◆ TO DO ◆
The answer should be each line from the entries below that has the word "кандидат" in it.

Saved data entries:

- - - -

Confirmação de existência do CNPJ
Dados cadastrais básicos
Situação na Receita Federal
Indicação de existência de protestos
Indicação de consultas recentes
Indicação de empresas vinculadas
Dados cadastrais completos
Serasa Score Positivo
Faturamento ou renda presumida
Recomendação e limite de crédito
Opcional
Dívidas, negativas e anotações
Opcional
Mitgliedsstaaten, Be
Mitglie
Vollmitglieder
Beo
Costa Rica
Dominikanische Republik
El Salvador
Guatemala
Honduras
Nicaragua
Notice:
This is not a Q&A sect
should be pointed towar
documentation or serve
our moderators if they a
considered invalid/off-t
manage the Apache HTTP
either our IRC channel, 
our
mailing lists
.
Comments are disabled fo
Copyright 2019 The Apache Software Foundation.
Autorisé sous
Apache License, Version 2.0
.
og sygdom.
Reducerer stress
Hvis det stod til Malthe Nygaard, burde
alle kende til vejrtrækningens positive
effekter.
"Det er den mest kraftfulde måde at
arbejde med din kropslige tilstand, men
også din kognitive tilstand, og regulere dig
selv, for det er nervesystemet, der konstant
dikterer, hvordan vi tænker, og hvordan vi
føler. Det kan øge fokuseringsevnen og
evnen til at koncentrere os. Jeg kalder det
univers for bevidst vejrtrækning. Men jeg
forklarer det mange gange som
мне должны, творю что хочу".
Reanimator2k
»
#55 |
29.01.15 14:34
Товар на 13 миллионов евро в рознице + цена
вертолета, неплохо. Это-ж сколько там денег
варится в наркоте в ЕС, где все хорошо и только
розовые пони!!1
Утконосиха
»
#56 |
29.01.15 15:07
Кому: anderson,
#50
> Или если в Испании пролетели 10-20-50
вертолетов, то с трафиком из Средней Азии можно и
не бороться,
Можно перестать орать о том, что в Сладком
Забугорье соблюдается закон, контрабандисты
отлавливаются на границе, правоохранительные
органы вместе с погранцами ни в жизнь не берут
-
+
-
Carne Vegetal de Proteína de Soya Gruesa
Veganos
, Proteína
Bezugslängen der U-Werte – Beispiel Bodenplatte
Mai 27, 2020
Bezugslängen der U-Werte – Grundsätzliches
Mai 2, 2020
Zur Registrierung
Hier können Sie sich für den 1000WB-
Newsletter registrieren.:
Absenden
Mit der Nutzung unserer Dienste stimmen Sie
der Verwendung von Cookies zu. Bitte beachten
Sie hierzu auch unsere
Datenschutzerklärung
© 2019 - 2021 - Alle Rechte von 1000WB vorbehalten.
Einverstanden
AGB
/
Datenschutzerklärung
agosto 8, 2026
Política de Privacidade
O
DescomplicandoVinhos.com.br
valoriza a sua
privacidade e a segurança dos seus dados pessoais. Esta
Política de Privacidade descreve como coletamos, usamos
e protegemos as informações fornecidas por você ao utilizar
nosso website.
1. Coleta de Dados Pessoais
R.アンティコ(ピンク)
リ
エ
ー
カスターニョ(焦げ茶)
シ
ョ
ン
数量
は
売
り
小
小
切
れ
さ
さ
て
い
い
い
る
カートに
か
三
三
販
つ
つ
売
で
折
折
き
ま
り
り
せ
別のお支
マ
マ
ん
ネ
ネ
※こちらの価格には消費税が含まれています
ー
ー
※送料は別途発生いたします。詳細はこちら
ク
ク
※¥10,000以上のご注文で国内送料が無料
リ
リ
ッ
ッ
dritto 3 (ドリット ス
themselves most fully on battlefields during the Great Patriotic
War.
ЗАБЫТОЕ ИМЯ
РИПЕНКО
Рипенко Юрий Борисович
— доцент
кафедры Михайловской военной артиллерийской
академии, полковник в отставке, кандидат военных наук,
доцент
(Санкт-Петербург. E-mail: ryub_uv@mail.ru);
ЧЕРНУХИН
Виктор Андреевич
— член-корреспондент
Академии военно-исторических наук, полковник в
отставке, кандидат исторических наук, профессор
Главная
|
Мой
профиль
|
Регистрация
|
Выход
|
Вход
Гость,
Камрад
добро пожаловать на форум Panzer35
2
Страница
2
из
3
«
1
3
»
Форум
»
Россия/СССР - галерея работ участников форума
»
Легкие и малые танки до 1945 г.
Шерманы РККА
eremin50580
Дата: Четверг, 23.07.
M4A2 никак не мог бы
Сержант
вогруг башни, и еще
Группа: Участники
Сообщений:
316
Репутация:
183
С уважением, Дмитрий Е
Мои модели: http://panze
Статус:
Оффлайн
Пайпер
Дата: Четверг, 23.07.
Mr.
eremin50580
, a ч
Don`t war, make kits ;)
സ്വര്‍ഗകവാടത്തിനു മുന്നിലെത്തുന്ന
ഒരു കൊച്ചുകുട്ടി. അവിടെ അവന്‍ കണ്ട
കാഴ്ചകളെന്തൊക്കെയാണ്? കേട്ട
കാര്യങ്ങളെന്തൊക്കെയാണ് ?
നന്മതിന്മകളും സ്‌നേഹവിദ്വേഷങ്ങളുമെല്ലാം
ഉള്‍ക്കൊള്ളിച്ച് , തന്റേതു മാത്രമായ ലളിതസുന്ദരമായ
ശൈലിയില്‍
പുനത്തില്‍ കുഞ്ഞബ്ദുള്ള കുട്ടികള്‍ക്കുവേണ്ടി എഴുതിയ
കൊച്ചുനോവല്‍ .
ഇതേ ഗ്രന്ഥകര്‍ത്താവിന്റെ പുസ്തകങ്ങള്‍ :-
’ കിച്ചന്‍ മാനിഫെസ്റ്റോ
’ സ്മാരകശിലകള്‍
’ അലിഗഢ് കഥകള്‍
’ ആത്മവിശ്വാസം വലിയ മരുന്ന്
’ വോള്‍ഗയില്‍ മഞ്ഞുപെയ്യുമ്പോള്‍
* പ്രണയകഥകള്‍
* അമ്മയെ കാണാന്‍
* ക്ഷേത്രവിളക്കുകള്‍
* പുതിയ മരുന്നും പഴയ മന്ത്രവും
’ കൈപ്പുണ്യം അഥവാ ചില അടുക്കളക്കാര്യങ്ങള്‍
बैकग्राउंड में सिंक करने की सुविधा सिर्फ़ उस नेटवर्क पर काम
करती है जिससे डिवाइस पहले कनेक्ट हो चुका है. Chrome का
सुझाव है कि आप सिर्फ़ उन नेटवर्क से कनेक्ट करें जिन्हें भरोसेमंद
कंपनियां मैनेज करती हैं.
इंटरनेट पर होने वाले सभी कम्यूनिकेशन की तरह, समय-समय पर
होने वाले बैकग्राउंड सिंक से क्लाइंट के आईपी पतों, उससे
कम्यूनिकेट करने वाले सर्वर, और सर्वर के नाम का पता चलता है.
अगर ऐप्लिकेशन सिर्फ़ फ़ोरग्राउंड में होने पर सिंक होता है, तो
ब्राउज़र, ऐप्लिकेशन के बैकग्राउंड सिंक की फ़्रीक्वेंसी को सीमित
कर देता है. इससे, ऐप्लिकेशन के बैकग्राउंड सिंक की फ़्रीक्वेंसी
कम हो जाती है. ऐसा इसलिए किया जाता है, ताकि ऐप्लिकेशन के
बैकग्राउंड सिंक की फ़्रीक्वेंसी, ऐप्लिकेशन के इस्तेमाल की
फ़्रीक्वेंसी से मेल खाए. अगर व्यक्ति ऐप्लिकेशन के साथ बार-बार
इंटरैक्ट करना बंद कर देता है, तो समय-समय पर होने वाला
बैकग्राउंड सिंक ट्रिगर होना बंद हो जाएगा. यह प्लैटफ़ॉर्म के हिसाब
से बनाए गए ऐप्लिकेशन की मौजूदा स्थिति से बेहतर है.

- - - -

◆ REPLY ◆
академии, полковник в отставке, кандидат военных наук,
отставке, кандидат исторических наук, профессор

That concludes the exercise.